Dentro y fuera de la empresa, es patente el malestar existente con la cúpula de Navantia. Las discrepancias entre el presidente de la SEPI, Ramón Aguirre, y el de los astilleros públicos, José Manuel Revuelta, ya no se esconden. La puesta en escena de los últimos anuncios de encargos, como los BAM y un gasero, se llevaron a cabo tanto en Galicia como en Andalucía sin la presencia de Revuelta, y los directivos de la empresa dan la callada por respuesta cuando los trabajadores preguntan por los posibles contratos -como el famoso buque gris anunciado por el ministro de Hacienda, Cristóbal Montoro- que van soltándose una semana sí y otra también.
Tras el plan de viabilidad fallido, la negociación de un convenio colectivo que acabó en fiasco, la ausencia de frutos a la política comercial y principalmente la pérdida del contrato de construcción de cuatro gaseros para Gas Natural, la salida del presidente de Navantia, respaldado por Montoro, parecía irremediable.
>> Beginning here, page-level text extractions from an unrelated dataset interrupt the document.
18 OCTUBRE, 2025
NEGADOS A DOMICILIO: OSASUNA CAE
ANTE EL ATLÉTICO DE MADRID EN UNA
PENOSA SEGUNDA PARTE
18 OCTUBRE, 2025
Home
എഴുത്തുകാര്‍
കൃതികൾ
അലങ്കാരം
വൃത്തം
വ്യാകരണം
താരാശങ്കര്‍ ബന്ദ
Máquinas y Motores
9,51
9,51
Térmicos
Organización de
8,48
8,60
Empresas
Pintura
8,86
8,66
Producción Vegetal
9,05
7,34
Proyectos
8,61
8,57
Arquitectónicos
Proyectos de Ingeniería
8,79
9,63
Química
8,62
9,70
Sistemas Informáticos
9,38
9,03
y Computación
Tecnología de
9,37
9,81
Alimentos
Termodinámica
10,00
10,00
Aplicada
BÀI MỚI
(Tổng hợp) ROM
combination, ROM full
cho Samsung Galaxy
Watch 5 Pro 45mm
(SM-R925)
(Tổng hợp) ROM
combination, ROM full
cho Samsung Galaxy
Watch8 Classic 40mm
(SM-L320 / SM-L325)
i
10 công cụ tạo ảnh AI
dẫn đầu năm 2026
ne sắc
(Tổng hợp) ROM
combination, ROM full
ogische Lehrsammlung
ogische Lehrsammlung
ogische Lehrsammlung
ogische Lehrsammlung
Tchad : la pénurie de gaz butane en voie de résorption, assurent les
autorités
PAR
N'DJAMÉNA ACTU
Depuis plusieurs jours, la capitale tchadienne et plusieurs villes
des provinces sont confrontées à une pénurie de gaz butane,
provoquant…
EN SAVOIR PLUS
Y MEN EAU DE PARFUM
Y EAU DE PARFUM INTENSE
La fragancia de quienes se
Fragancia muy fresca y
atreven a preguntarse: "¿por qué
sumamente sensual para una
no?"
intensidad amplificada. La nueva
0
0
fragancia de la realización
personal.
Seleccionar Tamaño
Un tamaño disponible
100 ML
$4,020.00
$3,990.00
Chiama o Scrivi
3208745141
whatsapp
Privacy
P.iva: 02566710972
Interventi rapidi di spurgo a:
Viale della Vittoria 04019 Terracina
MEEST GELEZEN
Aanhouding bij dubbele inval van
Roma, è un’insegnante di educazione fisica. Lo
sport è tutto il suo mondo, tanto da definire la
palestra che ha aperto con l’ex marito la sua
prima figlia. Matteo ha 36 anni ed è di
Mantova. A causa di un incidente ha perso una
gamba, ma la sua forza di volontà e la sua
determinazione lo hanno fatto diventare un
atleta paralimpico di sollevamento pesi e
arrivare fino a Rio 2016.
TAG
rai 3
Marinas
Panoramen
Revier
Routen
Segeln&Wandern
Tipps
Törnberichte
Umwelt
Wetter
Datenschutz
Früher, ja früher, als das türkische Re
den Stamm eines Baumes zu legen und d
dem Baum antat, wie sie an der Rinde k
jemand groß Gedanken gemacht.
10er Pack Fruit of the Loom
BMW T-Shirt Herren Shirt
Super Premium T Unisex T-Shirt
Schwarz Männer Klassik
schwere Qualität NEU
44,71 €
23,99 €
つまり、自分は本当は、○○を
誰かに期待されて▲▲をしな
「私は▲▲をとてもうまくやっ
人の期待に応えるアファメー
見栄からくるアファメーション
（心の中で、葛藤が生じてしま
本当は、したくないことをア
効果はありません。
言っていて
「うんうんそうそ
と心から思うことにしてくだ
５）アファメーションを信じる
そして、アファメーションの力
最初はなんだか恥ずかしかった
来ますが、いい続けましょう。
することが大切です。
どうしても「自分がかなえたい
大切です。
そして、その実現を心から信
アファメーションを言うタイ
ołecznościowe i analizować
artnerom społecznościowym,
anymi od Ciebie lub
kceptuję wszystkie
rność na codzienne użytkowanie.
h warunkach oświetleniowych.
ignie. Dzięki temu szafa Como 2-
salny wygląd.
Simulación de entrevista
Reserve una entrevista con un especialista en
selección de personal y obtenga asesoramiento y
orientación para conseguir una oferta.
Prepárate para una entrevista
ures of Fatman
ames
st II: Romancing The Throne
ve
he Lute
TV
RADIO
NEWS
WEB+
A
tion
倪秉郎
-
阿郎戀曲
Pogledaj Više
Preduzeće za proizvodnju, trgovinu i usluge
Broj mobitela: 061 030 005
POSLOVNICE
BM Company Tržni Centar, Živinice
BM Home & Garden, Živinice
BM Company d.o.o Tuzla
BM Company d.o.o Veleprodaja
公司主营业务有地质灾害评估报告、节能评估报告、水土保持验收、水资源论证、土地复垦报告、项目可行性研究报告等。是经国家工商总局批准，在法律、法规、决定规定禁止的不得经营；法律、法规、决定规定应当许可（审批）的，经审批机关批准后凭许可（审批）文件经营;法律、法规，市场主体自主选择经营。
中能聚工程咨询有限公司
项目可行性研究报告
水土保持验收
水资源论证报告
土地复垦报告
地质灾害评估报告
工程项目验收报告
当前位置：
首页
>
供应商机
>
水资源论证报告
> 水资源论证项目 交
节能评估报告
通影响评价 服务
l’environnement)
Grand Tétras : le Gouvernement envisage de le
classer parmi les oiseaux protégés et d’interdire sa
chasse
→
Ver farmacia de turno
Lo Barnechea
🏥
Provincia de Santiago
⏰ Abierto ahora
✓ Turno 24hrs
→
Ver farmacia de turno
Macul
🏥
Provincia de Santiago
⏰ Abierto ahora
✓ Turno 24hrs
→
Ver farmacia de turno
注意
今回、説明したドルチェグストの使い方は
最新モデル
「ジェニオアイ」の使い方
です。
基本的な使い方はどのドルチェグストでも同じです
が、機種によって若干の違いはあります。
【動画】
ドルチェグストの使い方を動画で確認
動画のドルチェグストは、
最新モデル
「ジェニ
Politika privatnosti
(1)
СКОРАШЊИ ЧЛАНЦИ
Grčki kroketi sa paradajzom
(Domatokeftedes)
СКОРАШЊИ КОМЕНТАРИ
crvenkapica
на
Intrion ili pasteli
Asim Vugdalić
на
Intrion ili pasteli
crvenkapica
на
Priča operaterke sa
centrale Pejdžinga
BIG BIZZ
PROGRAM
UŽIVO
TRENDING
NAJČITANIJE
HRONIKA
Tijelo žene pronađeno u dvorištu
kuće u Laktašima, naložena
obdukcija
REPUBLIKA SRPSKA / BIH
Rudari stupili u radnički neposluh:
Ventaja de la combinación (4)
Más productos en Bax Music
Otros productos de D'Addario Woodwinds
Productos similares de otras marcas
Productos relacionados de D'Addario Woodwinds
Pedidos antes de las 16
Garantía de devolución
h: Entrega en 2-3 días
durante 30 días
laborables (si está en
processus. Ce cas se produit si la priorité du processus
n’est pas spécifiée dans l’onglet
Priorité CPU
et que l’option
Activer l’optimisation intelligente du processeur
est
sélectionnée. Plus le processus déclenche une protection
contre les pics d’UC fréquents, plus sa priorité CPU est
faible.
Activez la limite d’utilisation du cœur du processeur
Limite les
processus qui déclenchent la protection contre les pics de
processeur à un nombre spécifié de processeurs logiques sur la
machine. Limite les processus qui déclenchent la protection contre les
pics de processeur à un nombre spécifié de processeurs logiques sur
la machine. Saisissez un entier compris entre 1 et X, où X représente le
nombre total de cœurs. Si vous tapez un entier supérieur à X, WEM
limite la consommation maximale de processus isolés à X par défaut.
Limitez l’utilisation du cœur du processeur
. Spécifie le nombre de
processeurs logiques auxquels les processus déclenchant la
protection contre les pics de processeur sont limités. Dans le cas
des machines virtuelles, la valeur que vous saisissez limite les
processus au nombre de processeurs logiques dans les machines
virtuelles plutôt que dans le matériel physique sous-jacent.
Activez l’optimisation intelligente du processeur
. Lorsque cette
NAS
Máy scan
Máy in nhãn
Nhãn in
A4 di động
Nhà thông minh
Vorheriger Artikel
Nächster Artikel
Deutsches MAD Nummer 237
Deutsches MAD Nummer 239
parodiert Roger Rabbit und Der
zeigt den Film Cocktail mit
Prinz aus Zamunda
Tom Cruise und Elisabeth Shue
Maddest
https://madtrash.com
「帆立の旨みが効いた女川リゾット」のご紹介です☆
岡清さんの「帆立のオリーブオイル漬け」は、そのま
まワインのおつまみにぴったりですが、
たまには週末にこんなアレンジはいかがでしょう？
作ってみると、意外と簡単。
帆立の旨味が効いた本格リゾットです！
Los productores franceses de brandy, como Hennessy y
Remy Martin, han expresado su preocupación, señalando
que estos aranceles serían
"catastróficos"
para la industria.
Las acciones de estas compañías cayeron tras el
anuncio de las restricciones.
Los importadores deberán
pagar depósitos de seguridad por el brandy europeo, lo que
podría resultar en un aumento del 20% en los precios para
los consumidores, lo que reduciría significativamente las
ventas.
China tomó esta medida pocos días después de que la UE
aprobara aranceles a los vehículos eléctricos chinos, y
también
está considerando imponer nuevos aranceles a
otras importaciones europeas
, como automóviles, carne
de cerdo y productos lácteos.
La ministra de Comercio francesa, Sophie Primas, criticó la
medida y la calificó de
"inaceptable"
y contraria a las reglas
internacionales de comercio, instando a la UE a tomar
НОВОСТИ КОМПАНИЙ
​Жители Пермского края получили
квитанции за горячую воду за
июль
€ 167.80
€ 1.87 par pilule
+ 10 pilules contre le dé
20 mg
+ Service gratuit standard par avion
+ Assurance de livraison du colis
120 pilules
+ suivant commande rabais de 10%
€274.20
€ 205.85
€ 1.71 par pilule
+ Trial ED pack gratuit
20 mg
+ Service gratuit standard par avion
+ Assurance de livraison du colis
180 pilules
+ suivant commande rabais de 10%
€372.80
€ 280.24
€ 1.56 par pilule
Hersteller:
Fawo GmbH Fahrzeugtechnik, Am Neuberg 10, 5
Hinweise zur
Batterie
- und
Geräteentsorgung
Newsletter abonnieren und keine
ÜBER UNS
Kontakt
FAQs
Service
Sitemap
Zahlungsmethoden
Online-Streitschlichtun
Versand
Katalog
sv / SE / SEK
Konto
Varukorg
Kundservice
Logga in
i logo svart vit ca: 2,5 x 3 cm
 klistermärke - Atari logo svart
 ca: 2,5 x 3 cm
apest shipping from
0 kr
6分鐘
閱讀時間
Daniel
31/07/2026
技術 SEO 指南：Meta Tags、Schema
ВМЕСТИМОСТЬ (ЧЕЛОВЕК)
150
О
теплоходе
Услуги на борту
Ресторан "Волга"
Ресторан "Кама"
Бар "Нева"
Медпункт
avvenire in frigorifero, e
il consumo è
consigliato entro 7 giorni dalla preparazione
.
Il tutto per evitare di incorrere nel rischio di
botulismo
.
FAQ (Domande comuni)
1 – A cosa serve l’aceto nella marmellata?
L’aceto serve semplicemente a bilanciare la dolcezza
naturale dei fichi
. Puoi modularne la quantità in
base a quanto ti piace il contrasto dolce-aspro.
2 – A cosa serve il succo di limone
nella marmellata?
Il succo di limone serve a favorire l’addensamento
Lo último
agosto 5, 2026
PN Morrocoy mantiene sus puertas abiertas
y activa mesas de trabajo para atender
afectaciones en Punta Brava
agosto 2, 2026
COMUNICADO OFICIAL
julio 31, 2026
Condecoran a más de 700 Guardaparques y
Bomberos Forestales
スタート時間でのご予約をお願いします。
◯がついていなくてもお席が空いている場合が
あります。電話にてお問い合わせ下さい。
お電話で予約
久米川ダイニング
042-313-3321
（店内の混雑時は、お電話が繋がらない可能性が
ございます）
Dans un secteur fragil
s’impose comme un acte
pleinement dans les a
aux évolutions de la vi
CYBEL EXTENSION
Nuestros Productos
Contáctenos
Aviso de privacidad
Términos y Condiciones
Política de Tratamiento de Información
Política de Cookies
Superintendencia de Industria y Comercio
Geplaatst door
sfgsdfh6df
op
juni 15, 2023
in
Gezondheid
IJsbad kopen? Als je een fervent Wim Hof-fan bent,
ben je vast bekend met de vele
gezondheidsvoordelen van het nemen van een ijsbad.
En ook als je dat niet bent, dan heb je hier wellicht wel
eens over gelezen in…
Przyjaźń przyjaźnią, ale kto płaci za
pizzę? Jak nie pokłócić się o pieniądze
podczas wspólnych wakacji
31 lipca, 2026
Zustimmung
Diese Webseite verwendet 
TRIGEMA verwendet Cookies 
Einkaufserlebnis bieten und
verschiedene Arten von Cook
No se produjo, pero la dirección de los astilleros públicos está relegada a un papel completamente secundario en las decisiones que toma el Gobierno que la nombró.
Unida a la falta de ocupación, la desesperación de los trabajadores va en aumento, fruto de un organigrama que ha producido un baile de puestos entre numerosos operarios y un vaciado de competencias entre los experimentados. La toma de decisiones sobre algo tan sencillo como comprar unas brocas se traslada a cientos de kilómetros. Los bandazos y la improvisación se han instalado en las factorías.